Wie wird Schungit heute verwendet?
Die moderne Nutzung von Schungit ist vielfältig – von rein praktischer Wasserreinigung bis hin zu esoterischen und harmonisierenden Zwecken.
1. Schungit-Wasser (Natürliche Filtration)
Die häufigste Anwendung ist die Aufbereitung von Trinkwasser. In Wasser gegebenes Schungitgranulat kann:
- Schwermetalle, Chlor, Nitrate und Pestizide absorbieren.
- Den Geschmack des Wassers verbessern und Gerüche entfernen.
- Das Wasser mit Spurenelementen anreichern.
- Das Wasser strukturieren (es erhält seine natürliche bioenergetische Struktur zurück).
2. Schutz vor Elektrosmog (EMF)
Im heutigen digitalen Zeitalter wird Schungit wegen seiner Fähigkeit geschätzt, elektromagnetische Strahlung abzuschirmen. Menschen platzieren Schungit-Pyramiden bei Computern, Fernsehern oder tragen Schungit-Platten an Mobiltelefonen. Ziel ist es, die Auswirkungen von Strahlung und geopatogenen Zonen auf den menschlichen Organismus zu mildern.

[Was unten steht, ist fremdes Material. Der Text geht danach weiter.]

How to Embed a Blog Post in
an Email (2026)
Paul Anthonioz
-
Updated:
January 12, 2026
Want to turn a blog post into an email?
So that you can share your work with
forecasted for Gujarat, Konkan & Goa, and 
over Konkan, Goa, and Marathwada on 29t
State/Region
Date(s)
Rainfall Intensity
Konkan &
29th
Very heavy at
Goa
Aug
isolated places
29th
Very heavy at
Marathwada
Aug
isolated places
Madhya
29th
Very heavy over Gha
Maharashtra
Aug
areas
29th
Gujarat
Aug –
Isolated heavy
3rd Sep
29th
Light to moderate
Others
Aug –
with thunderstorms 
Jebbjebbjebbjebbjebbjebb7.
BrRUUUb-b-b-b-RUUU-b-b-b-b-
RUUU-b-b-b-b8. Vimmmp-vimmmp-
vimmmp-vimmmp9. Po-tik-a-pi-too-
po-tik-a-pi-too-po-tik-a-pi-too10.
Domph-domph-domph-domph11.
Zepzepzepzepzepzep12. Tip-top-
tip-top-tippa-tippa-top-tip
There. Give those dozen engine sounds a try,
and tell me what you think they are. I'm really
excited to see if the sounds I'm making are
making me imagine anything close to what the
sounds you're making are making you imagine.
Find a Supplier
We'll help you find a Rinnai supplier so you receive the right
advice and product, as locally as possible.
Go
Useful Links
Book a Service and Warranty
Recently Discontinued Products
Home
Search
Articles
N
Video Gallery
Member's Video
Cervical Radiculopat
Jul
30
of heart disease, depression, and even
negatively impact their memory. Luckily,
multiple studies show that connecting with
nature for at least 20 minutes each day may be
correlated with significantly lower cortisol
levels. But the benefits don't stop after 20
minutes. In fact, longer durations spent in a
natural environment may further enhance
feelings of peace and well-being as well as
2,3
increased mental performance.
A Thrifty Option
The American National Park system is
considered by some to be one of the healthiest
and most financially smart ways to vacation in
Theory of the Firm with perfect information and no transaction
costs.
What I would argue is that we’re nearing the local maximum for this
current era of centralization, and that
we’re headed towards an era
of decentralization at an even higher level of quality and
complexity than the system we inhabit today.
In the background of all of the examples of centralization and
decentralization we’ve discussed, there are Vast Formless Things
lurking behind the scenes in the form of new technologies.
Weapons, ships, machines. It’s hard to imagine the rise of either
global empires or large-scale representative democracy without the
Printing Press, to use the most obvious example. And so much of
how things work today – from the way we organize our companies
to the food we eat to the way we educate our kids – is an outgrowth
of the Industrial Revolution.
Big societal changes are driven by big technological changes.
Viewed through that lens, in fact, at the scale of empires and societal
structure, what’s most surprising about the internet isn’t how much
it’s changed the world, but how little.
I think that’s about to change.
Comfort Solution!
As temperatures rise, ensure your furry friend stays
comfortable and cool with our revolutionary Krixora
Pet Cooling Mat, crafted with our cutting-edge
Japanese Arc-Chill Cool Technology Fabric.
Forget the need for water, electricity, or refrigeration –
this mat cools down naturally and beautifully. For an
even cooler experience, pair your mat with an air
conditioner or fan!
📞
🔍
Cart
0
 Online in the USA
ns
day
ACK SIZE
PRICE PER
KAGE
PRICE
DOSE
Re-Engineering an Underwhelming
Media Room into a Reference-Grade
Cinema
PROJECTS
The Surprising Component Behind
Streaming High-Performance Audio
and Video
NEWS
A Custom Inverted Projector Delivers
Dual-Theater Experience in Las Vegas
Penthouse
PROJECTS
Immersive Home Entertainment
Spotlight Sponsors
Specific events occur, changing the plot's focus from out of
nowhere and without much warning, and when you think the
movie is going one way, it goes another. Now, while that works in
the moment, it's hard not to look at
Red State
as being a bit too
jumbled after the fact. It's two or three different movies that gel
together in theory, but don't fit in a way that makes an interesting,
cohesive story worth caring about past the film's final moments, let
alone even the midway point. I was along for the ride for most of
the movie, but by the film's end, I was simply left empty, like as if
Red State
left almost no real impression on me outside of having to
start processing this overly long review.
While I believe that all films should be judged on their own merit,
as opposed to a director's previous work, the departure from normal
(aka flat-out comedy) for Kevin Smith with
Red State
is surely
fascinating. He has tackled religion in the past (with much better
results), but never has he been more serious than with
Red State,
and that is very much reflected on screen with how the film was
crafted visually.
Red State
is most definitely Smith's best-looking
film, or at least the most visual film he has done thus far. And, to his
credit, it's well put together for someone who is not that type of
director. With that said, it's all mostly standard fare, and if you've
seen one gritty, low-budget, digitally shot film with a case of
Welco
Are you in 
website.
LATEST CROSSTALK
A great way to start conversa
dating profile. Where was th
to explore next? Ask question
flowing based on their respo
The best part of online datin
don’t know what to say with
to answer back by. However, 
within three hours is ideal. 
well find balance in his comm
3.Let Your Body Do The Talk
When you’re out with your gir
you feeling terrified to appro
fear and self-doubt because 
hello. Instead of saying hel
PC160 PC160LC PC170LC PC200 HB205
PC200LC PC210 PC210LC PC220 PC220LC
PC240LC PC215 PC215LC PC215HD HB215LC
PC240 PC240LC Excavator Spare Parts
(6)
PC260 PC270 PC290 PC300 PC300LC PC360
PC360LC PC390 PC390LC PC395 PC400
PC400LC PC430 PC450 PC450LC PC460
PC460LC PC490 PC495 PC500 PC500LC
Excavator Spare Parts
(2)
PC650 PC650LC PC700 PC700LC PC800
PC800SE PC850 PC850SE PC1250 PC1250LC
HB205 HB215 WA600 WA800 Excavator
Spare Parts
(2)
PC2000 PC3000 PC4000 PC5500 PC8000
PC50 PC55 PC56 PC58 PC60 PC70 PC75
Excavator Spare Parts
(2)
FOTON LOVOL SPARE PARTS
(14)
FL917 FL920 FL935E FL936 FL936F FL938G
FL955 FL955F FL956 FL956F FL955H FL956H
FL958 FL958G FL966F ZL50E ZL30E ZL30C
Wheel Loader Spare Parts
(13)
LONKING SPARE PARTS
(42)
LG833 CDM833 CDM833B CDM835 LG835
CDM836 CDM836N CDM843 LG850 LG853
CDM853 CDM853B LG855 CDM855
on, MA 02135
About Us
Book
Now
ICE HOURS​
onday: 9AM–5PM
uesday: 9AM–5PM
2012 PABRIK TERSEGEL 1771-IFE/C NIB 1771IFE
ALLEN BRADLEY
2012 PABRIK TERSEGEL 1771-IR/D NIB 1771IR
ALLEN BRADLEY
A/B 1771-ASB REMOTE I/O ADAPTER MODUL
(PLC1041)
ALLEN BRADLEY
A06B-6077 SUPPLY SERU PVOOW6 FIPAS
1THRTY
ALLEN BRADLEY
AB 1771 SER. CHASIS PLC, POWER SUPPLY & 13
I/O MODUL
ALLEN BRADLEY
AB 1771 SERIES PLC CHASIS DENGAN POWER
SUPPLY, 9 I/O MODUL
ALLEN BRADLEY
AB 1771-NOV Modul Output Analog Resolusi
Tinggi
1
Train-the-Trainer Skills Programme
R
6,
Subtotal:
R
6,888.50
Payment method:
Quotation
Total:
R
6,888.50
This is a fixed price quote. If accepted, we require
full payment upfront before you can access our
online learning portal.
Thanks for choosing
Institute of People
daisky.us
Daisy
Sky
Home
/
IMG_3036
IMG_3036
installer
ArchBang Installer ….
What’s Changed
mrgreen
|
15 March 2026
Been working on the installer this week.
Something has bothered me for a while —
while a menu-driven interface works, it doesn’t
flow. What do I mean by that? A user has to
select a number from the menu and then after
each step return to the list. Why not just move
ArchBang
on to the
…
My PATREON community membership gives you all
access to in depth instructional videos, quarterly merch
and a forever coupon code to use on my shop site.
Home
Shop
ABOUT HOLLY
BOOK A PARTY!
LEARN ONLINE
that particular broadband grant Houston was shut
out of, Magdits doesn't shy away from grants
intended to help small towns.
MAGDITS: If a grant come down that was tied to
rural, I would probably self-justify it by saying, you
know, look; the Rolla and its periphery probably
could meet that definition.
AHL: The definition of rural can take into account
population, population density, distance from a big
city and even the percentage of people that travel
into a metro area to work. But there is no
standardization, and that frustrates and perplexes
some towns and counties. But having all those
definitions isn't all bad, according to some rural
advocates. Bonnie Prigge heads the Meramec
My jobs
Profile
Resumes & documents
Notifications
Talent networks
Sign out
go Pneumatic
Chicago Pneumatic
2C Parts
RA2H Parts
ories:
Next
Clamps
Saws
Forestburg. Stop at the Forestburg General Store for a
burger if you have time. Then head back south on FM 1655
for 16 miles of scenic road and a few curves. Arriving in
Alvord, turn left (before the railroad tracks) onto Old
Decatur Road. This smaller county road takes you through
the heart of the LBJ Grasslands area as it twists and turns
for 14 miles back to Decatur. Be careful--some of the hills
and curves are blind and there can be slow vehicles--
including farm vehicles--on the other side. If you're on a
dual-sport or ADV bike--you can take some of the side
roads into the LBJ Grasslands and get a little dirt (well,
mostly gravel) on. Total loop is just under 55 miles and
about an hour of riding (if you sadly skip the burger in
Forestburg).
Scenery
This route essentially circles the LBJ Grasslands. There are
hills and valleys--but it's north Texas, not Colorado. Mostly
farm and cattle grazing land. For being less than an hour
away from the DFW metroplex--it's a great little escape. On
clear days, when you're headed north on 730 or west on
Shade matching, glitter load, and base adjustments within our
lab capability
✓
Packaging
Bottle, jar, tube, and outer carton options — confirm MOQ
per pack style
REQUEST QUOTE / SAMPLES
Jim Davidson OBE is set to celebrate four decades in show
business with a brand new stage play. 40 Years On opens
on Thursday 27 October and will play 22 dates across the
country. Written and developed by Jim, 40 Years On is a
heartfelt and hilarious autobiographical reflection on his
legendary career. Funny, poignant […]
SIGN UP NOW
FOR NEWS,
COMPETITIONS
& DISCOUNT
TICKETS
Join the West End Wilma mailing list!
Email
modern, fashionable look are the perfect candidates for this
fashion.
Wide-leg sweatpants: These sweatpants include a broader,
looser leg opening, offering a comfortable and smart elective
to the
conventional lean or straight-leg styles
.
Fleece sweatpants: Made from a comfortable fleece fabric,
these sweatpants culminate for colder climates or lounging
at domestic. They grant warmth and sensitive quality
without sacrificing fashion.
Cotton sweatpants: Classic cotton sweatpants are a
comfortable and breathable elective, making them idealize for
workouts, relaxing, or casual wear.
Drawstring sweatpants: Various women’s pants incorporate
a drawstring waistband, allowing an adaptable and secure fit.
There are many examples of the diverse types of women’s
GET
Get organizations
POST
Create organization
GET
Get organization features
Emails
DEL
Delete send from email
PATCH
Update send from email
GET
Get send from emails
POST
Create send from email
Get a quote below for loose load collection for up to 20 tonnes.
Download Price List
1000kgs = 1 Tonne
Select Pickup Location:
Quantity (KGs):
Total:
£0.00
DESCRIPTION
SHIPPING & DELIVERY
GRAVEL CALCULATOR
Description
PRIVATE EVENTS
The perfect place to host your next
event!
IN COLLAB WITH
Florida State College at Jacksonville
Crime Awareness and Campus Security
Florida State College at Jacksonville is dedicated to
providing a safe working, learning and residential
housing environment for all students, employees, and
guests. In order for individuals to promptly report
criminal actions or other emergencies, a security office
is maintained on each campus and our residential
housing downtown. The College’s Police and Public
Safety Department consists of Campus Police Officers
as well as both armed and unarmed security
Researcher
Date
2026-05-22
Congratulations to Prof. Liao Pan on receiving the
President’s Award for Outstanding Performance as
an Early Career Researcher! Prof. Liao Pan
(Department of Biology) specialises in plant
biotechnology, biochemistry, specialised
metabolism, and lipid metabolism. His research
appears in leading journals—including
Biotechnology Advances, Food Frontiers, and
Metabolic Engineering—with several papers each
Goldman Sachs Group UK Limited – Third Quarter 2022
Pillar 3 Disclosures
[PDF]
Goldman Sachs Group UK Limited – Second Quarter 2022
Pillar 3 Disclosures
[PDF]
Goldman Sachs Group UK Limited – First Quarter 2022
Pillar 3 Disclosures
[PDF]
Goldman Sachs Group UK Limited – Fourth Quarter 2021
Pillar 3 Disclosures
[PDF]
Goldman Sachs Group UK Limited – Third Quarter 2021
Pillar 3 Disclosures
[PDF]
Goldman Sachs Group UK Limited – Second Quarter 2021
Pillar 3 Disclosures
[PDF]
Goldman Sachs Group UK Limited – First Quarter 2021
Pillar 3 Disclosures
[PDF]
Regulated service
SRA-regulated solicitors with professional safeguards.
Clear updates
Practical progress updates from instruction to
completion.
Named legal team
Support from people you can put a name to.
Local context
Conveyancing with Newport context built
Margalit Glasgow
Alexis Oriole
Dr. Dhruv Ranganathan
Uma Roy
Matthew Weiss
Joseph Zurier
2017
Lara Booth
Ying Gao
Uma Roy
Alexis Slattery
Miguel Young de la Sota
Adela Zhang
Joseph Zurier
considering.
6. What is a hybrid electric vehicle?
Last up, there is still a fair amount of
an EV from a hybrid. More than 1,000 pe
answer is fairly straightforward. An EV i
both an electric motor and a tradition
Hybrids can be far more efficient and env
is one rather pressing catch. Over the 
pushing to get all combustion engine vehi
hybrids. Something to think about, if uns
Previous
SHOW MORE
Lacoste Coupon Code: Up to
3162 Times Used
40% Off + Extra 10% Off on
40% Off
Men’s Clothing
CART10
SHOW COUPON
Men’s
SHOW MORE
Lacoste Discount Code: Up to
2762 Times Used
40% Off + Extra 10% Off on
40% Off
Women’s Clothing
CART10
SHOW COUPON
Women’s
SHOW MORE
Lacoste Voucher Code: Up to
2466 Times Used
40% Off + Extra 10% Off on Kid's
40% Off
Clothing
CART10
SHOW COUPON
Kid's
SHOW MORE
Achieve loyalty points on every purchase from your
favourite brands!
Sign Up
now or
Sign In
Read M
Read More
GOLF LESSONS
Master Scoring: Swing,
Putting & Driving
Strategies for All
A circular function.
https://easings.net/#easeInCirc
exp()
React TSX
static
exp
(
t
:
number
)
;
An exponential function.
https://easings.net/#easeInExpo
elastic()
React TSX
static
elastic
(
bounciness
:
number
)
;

3. Dekorationen und Schmuck
Dank seiner tiefschwarzen Farbe ist Schungit ein beliebtes Material für die Herstellung von Armbändern, Anhängern und Figuren. Das Tragen von Schungit am Körper soll laut Heilpraktikern das Biofeld des Menschen harmonisieren und Energie spenden.
4. Kosmetik und Kurwesen
Schungitpulver wird Cremes, Shampoos und Seifen zugesetzt. Es hilft bei Hautproblemen, Akne oder Entzündungen dank seiner entzündungshemmenden und bakteriziden Eigenschaften.
Fazit
Schungit ist ein Material mit außergewöhnlich langer Geschichte, einzigartiger Herkunft und Eigenschaften, die in der Welt der Minerale ihresgleichen suchen. Ob wir ihn als interessantes geologisches Phänomen, dekoratives Element oder traditionelles, mit Wasser verbundenes Material betrachten – eines ist sicher: Schungit bleibt eines der bemerkenswertesten natürlichen Materialien der Gegenwart.